Cover Focus | Mar/Apr '17

Traumatic White Cataract

A 54-year-old man presented to my clinic reporting a progressive decrease in vision in his left eye (OS) in the past year. His vision in this eye had been partly compromised after a perforating ocular trauma 15 years ago, for which he had not undergone surgery; he noted it had significantly worsened over the past 12 months.

Upon examination, the patient had a BCVA of 20/25 in his right eye (OD) and light perception OS. He had 1+ nuclear sclerosis in the right eye. In his left eye, he had a nasal pterygium, a transparent cornea with peripheral leukoma at 10 o’clock, a formed anterior chamber with no cells or flare, anterior synechiae in the 3-mm peripheral cornea from 10 to 12:30 o’clock, corectopia, and a white cataract. Phacodonesis was not present.

Ultrasound revealed a silent vitreous chamber and attached retina and choroid. Topography showed regular corneal astigmatism of 1.30 D @ 150. Therefore, I planned this patient’s cataract surgery based on three factors: (1) traumatic cataract, (2) white cataract, and (3) visually significant regular corneal astigmatism.


In cases of traumatic cataract, manipulate the capsular bag as gently as possible to avoid zonular stress.

Although phacodonesis was not present, given the patient’s history of trauma, I had capsular tension hooks and a capsular tension ring in the operating room in case I needed them. Additionally, I made sure to manipulate the capsular bag as gently as possible to avoid zonular stress.

With regard to the white cataract, my surgical steps were as follows.

1. I began by opening my secondary incision and injecting diluted adrenaline into the anterior chamber.

2. I filled the anterior chamber with a single air bubble and stained the anterior capsule with trypan blue. The increased anterior chamber pressure created by the air bubble improves staining.

3. After re-forming the anterior chamber with a single air bubble, I performed my main incision and filled the anterior chamber with a high-viscosity cohesive ophthalmic viscosurgical device (OVD).

4.I started the capsulorhexis using a cystotome and aspirated part of the liquefied cortex with a cannula filled with balanced salt solution to decrease intracapsular tension before proceeding.

5. I used Utrata forceps to create the capsulorhexis and stopped to aspirate the cortex with a cannula whenever there was increased pressure caused by the underlying liquefied cortex.

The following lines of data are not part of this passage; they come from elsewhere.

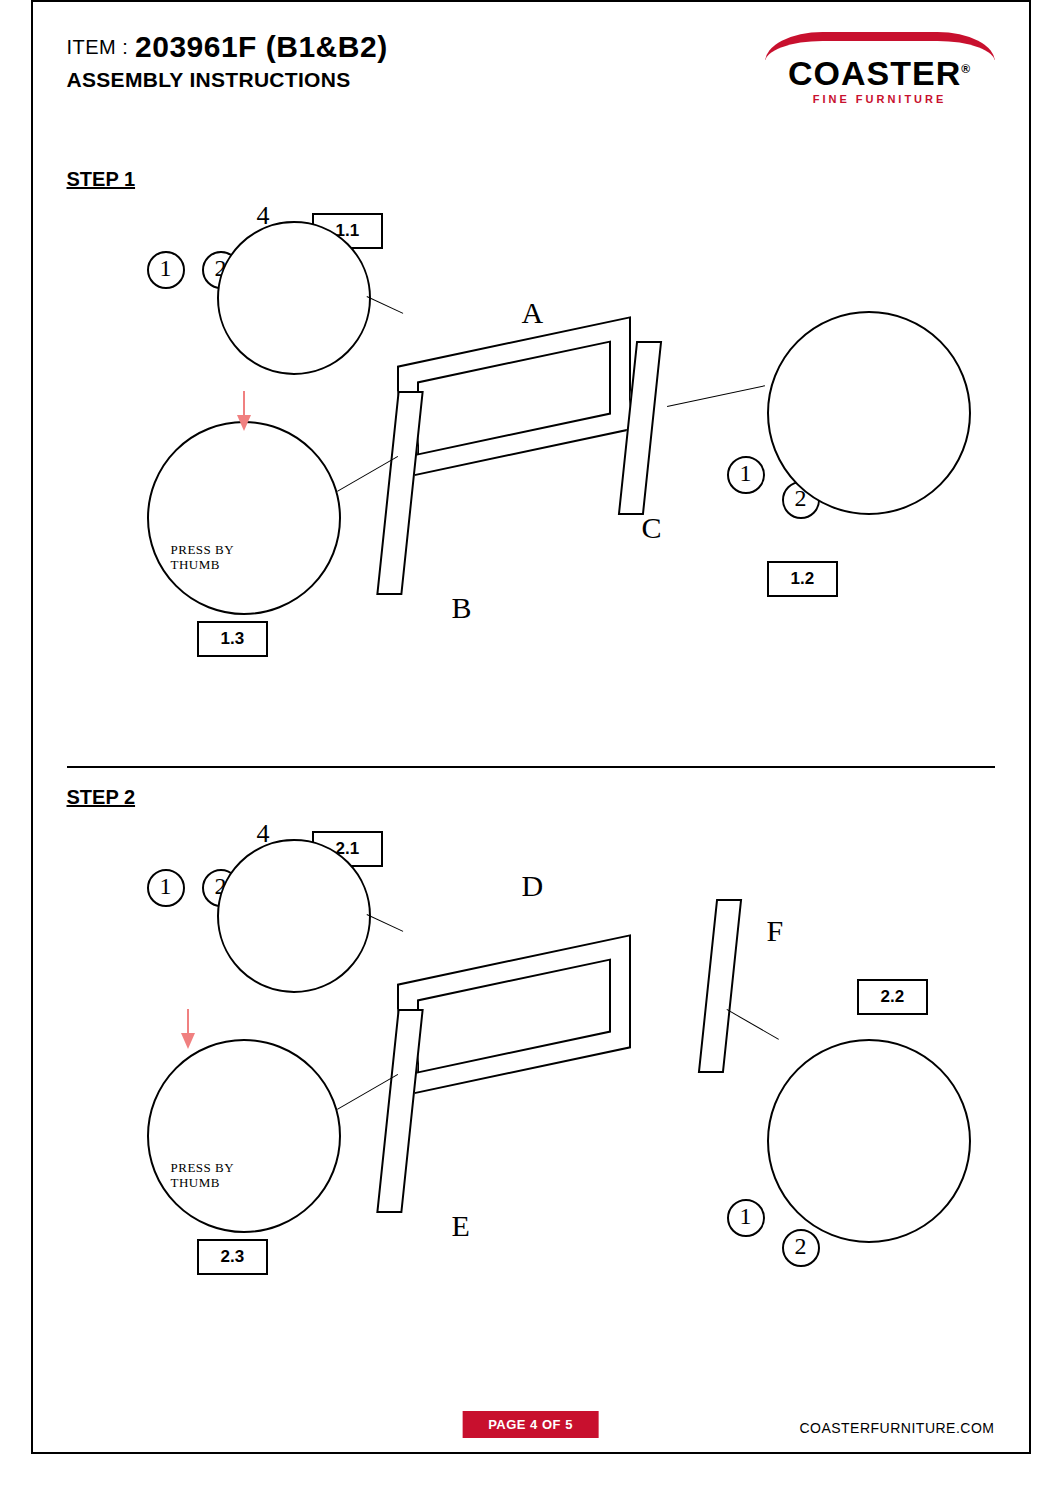ITEM : 203961F (B1&B2)
ASSEMBLY INSTRUCTIONS
COASTER®
FINE FURNITURE
STEP 1
1.1
1.2
1.3
BACK VIEW
A
C
B
1
2
4
3
6
1
2
3
5
PRESS BY
THUMB
STEP 2
2.1
2.2
2.3
BACK VIEW
D
F
E
1
2
4
3
6
1
2
3
5
PRESS BY
THUMB
PAGE 4 OF 5
COASTERFURNITURE.COM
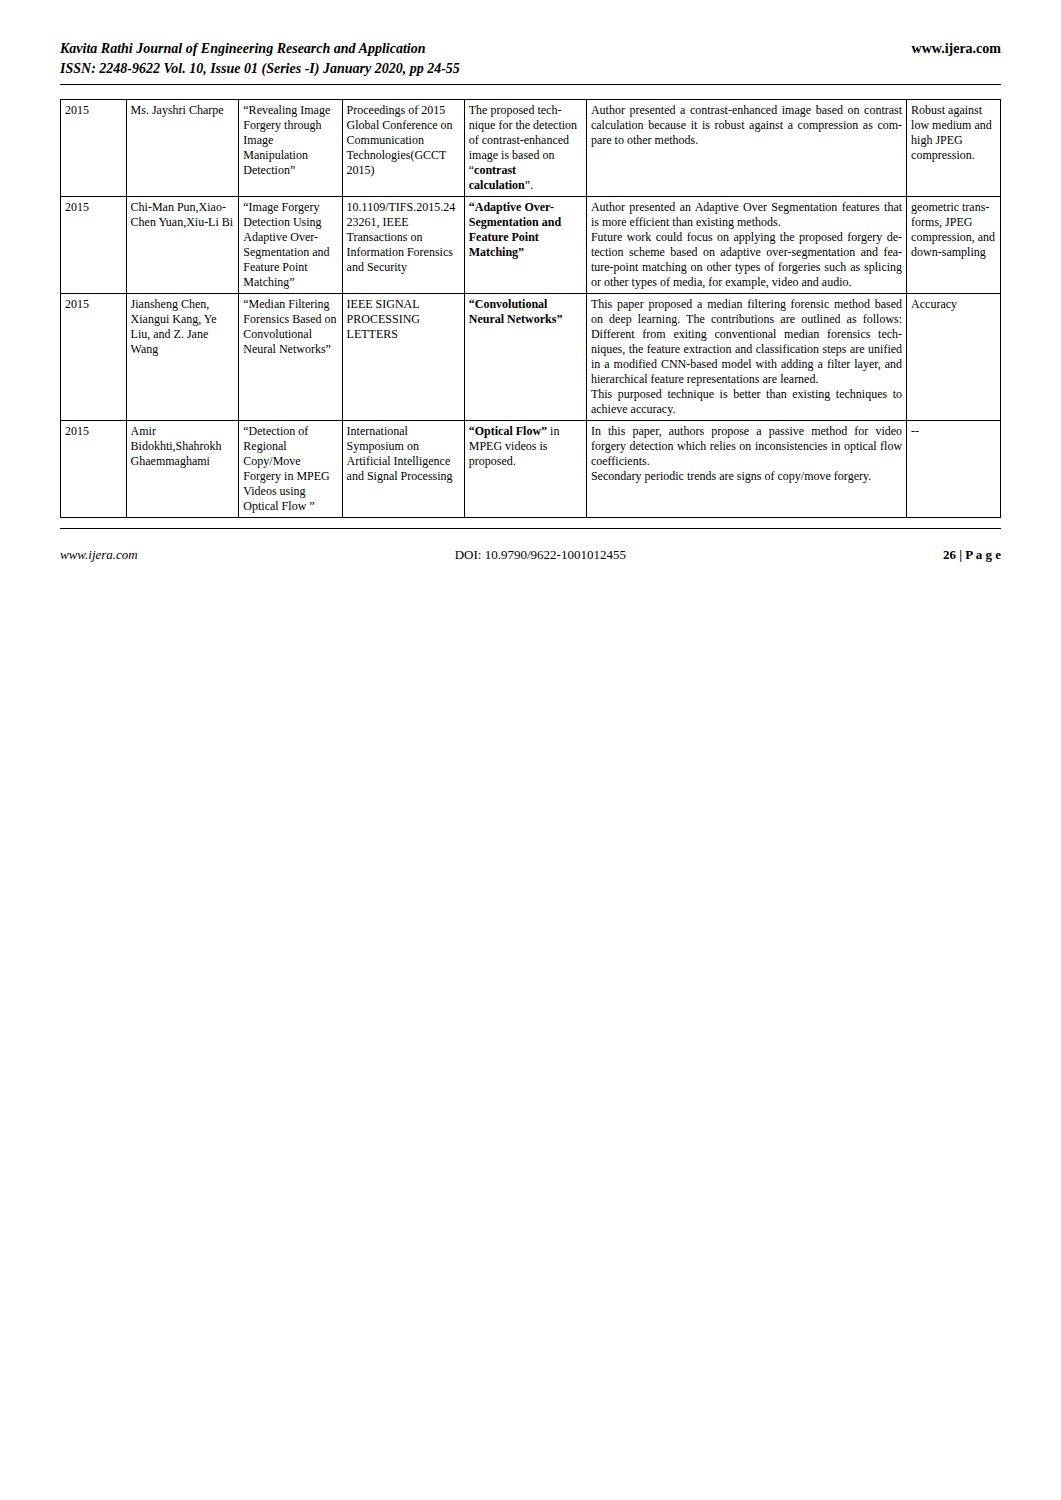Kavita Rathi Journal of Engineering Research and Application www.ijera.com
ISSN: 2248-9622 Vol. 10, Issue 01 (Series -I) January 2020, pp 24-55
| 2015 | Ms. Jayshri Charpe | “Revealing Image Forgery through Image Manipulation Detection” | Proceedings of 2015 Global Conference on Communication Technologies(GCCT 2015) | The proposed technique for the detection of contrast-enhanced image is based on “ contrast calculation ”. | Author presented a contrast-enhanced image based on contrast calculation because it is robust against a compression as compare to other methods. | Robust against low medium and high JPEG compression. |
| 2015 | Chi-Man Pun,Xiao-Chen Yuan,Xiu-Li Bi | “Image Forgery Detection Using Adaptive Over-Segmentation and Feature Point Matching” | 10.1109/TIFS.2015.2423261, IEEE Transactions on Information Forensics and Security | “Adaptive Over-Segmentation and Feature Point Matching” | Author presented an Adaptive Over Segmentation features that is more efficient than existing methods. Future work could focus on applying the proposed forgery detection scheme based on adaptive over-segmentation and feature-point matching on other types of forgeries such as splicing or other types of media, for example, video and audio. | geometric transforms, JPEG compression, and down-sampling |
| 2015 | Jiansheng Chen, Xiangui Kang, Ye Liu, and Z. Jane Wang | “Median Filtering Forensics Based on Convolutional Neural Networks” | IEEE SIGNAL PROCESSING LETTERS | “Convolutional Neural Networks” | This paper proposed a median filtering forensic method based on deep learning. The contributions are outlined as follows: Different from exiting conventional median forensics techniques, the feature extraction and classification steps are unified in a modified CNN-based model with adding a filter layer, and hierarchical feature representations are learned. This purposed technique is better than existing techniques to achieve accuracy. | Accuracy |
| 2015 | Amir Bidokhti,Shahrokh Ghaemmaghami | “Detection of Regional Copy/Move Forgery in MPEG Videos using Optical Flow ” | International Symposium on Artificial Intelligence and Signal Processing | “Optical Flow” in MPEG videos is proposed. | In this paper, authors propose a passive method for video forgery detection which relies on inconsistencies in optical flow coefficients. Secondary periodic trends are signs of copy/move forgery. | -- |
www.ijera.com DOI: 10.9790/9622-1001012455 26 | P a g e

6. After completing the capsulorhexis, I used my phaco handpiece to finish aspirating the liquefied cortex, which prevents the need for hydrodissection in these cases and results in a freely rotating nucleus.

7. In this specific case, I decided to use the stop-and-chop technique for phacoemulsification.

8. I aspirated the cortex using my secondary instrument to expose the cortex located below the iris.

9. I injected a toric IOL, aspirated the OVD from below the lens and from the anterior chamber, and aligned the lens with the desired meridian.

At the end of surgery, I closed the main wound with a 10-0 nylon suture. I also sutured the area adjacent to the corneal scar, which partially opened during phacoemulsification.

On postoperative day 1, the patient had a UDVA of 20/25 OS.